__THE PROBLEM__
Each line of the data below that includes the string "Autók" must be copied.

__TASK INPUT__
+ + +
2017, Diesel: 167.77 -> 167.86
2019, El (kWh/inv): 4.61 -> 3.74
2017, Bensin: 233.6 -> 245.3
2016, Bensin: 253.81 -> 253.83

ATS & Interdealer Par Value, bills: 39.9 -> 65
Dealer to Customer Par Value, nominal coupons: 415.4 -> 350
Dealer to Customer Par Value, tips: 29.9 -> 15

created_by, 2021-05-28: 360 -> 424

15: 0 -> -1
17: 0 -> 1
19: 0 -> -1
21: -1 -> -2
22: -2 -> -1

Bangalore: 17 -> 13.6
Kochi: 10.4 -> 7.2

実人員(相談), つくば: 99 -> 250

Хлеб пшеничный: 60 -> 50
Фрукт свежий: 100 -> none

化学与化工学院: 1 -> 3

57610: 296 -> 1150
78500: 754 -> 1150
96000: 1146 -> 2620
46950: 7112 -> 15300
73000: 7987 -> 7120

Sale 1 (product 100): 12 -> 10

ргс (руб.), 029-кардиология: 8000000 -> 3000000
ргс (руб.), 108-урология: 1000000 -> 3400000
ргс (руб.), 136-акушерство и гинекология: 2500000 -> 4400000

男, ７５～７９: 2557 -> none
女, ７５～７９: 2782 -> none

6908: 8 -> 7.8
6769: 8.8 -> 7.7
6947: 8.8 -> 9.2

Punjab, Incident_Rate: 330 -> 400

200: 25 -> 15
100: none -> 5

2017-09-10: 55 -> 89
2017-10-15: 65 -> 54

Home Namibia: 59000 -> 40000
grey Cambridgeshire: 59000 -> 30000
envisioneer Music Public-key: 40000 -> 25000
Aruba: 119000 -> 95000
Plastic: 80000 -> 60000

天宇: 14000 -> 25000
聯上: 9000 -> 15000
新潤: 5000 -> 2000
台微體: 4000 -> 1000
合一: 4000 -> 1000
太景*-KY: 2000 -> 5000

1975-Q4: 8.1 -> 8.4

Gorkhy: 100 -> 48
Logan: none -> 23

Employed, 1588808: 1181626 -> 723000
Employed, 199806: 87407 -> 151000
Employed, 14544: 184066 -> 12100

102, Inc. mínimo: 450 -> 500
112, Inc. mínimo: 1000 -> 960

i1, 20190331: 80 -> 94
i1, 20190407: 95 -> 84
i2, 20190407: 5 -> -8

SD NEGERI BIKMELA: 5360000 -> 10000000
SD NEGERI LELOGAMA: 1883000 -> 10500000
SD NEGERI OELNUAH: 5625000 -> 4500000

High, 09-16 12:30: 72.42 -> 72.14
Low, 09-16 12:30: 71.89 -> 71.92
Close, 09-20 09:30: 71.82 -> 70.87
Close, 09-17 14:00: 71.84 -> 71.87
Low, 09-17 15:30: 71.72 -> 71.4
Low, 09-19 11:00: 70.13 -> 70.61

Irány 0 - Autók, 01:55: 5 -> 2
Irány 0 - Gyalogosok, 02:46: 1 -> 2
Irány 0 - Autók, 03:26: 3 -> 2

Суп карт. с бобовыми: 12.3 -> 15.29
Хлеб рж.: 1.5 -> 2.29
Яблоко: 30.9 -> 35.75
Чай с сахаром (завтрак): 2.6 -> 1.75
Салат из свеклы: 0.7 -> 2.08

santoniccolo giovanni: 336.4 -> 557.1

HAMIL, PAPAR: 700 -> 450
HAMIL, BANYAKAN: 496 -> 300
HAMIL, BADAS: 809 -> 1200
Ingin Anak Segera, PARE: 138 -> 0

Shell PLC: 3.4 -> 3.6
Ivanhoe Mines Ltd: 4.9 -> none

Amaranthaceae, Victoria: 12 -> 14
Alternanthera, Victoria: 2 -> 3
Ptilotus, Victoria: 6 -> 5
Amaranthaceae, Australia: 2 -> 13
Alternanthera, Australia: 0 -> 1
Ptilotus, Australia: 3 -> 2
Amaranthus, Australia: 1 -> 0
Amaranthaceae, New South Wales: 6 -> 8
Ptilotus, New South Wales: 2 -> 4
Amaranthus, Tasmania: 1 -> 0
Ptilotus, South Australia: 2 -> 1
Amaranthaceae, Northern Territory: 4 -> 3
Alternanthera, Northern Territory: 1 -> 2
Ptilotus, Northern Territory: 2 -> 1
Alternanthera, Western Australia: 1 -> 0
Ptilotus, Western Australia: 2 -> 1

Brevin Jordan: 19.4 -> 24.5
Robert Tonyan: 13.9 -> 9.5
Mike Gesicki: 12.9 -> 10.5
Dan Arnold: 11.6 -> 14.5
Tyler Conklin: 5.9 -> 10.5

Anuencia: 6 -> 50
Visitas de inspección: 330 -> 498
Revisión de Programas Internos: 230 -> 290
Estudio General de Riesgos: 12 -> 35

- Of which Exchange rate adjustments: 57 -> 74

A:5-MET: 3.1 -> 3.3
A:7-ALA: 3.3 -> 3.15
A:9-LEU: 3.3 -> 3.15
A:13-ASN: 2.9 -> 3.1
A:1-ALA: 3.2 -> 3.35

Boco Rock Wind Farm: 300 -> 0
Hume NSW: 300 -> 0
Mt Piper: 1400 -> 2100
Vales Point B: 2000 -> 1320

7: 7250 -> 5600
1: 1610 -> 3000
+ + +
__ANSWER BOX__
Irány 0 - Autók, 01:55: 5 -> 2
Irány 0 - Autók, 03:26: 3 -> 2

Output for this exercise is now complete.